The suit was instituted sometime in the month of May 1971.
The defendants filed written statement.
Two paragraphs of the written statement contained additional pleas. Paragraph 25 stated that the agreement dated 7 April. 1967 was applicable to the transactions in which the plaintiff worked as stockist-cum-distributor of the defendants. The defendants further alleged in paragraph 25 that the agreement was not applicable to transactions in which the plaintiff acted as a principal. In paragraph 26 the defendants/ appellants in the alternative alleged that even if agreement dated 7 April. 1967 applied to the dealings in suit plaintiff's position was merely that of an agent of the defendants and as such plaintiff was not entitled to claim any damages from the defendants for non-supply of its own goods for sale through the plaintiff.
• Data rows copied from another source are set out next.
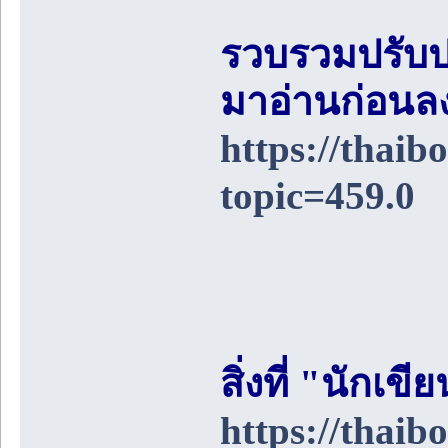
รวบรวมปรับป
มาอ่านก่อนล
https://thai
topic=459.0
สิ่งที่ "นักเ
https://thai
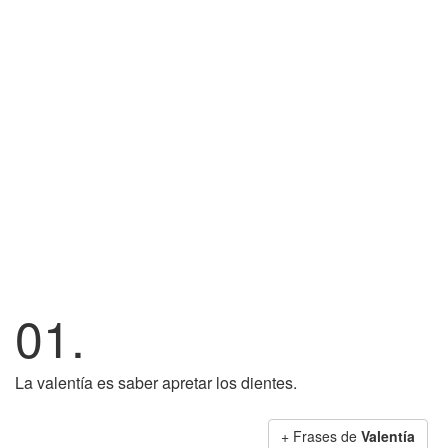
01.
La valentía es saber apretar los dientes.
+ Frases de
Valentía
The defendants-appellants approximately 3 years after the filing of the written statement made an application for amendment of the written statement. The proposed amendments were fordeletion of paragraphs 25 and 26 and for substitution of two new paragraphs 25 and 26. The proposed amendment in para 25 was that by virtue of the agreement the plaintiff was appointed a mercantile agent and the plaintiff acted in that capacity in placing orders on the defendants. The defendants further denied the allegation of the plaintiff that the plaintiff placed orders with the defendants in the plaintiff's capacity as a purchaser. The defendants also alleged that the plaintiff throughout acted as an agent of the defendants. In paragraph 26 of the proposed amendment it was alleged by the defendants that being a mercantile agent and an agent of the defendants in accordance with the terms of the agreement, the plaintiff had no locus standi to file the suit.
The trial court rejected the application of the defendants for amendment.
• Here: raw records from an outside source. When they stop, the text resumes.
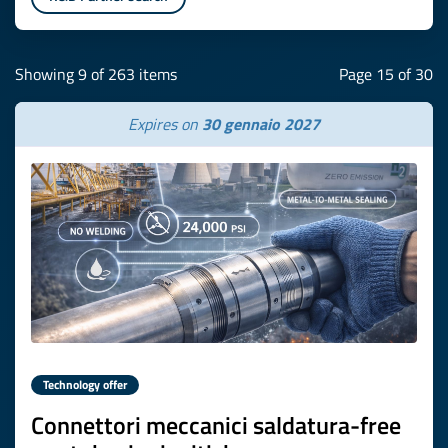
Showing 9 of 263 items
Page 15 of 30
Expires on
30 gennaio 2027
Technology offer
Connettori meccanici saldatura-free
It was held that the amendment introducing entirely different new case and seeking to displace the plaintiff completely from admissions made by them in the earlier written statement were liable to rejection.
14. This ruling has not been dissented from in any subsequent authority. In the instant case. I find that the revisionist wanted to throw the entire blame on their Advocate. They did not take up this stand earlier when they made statement under Order X Rules 1 and 2 C. P. C. or in their additional written statement or in the application for leave to amend the plaint filed earlier. Revisionist No. 1 is an educated person and well advanced in age as laid in the objection. By the proposed amendment which is belated, he wants to wriggle out from the earlier admissions made by him which still occur in the written statement filed by other set of defendants. Under such circumstances when plaintiff shall be seriously prejudiced by the new case introduced by proposed leave, I do not find that learned court below refused this portion of the leave to amend without any application of mind.
15. Moreover, according to the proviso appended to Section 115 of Code of Civil Procedure, the impugned order did not finally dispose of the suit or proceeding nor if such order is allowed to stand, would occasion a failure of justice or cause irreparable injury to the party against whom it was made.
16. Thus, the revision as well as the stay application are dismissed at admission stage.